Hacker News

No, LLMs only do this for language. They don't try to do this for arbitrary data.

There are many approaches around this, the simplest being to treat bytes as tokens (cf: Google's ByT5[1]). Also, BLT[2] from Meta and ByteFormer[3] from Apple.

[1]: https://arxiv.org/abs/2105.13626

[2]: https://arxiv.org/abs/2412.09871

[3]: https://arxiv.org/abs/2306.00238

energy123 10 hours ago [ - ]

Transformers do this for any stream of tokens, those tokens can map to anything you want, and you will get lossy compression. Text produced by humans just happens to be dense, available, and a useful prior, but it is not intrinsically required. See 3D vision transformers for example.

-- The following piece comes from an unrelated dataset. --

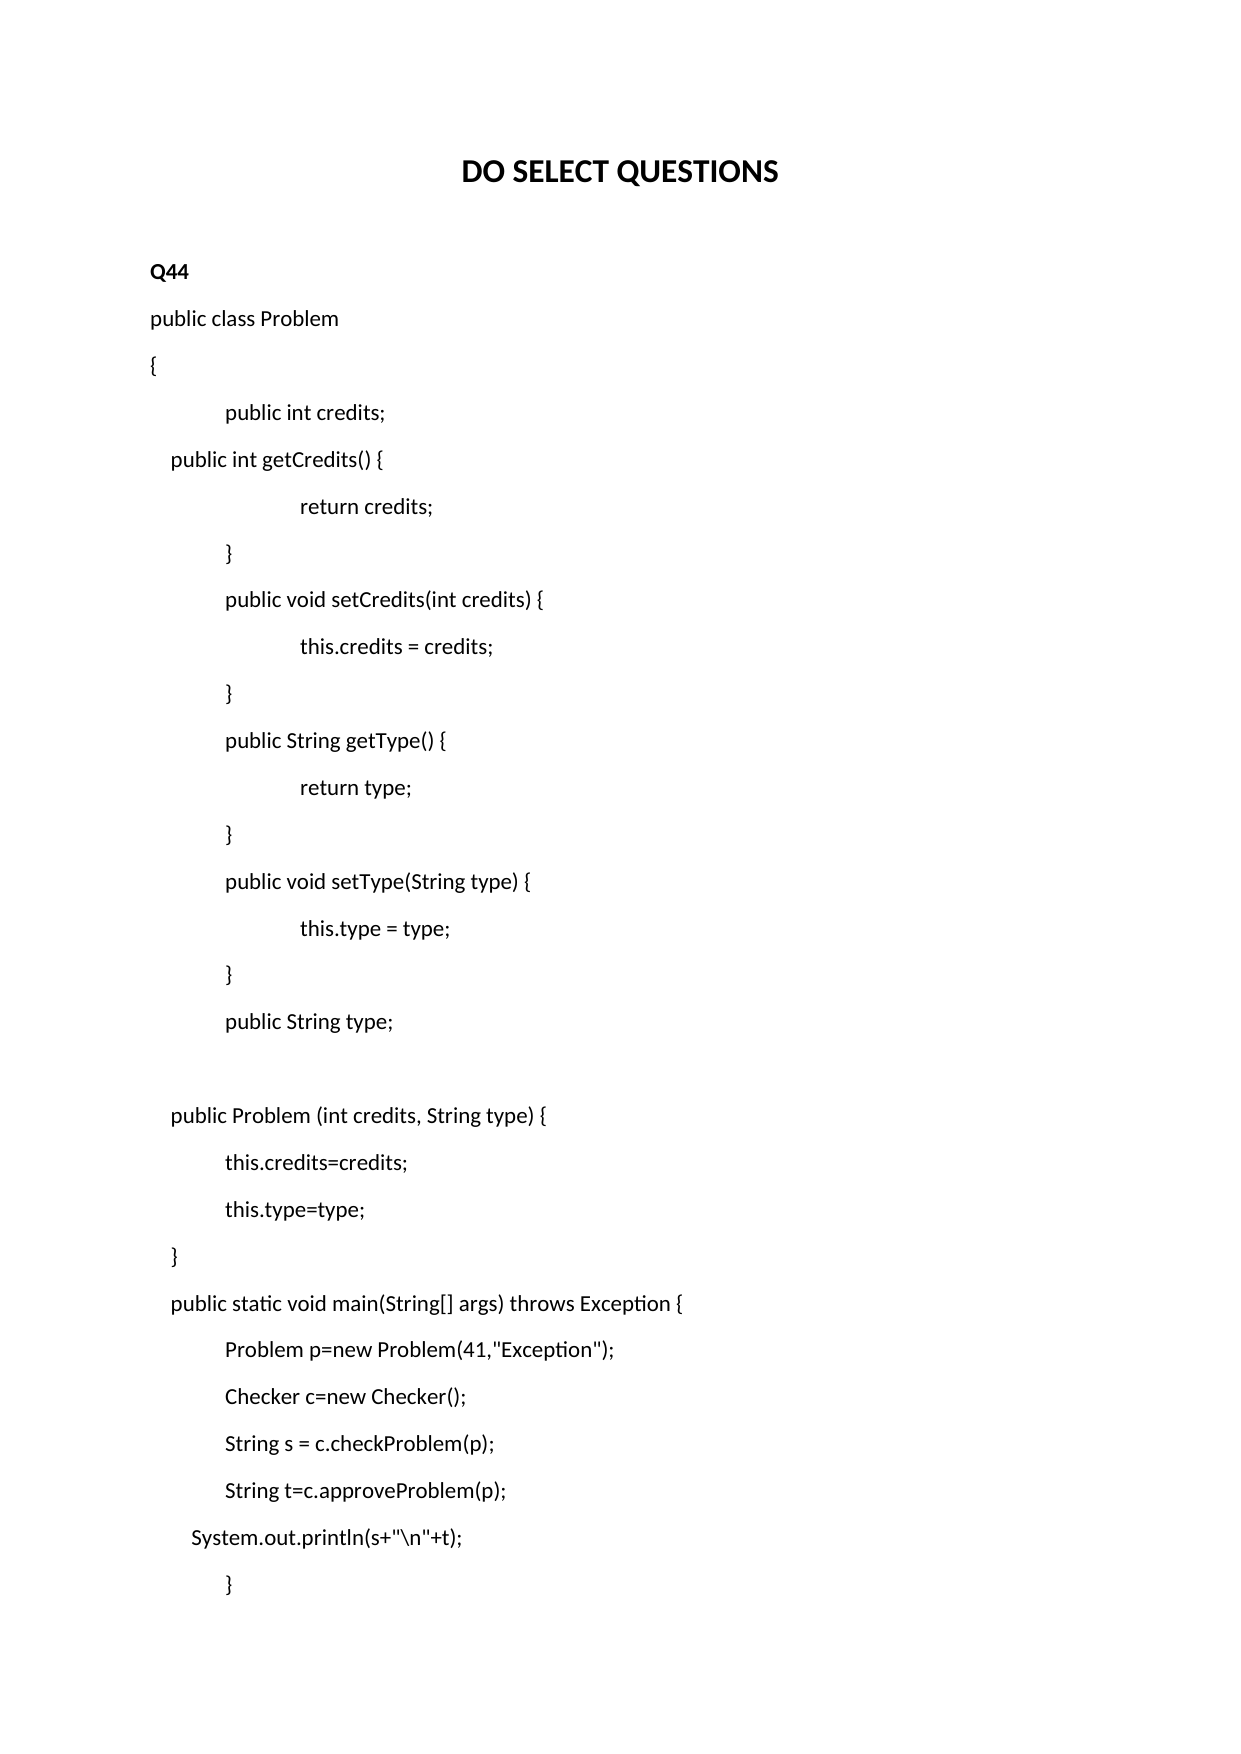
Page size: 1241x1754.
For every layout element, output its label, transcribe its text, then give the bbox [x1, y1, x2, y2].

jeremyjh 7 hours ago [ - ]

It is not possible to compress arbitrary data. If the data is already compressed, or it is encrypted, or it is randomly generated, it cannot be compressed with any method. This is foundational information theory.

https://en.wikipedia.org/wiki/Lossless_compression#Limitatio...

thadt 5 hours ago [ - ]

Whereas if we're talking about lossy compression (as is the person to whom you replied) we certainly can compress arbitrary data - almost as much as we want.

The hard question, then, is how much the decompressed output looks like the original.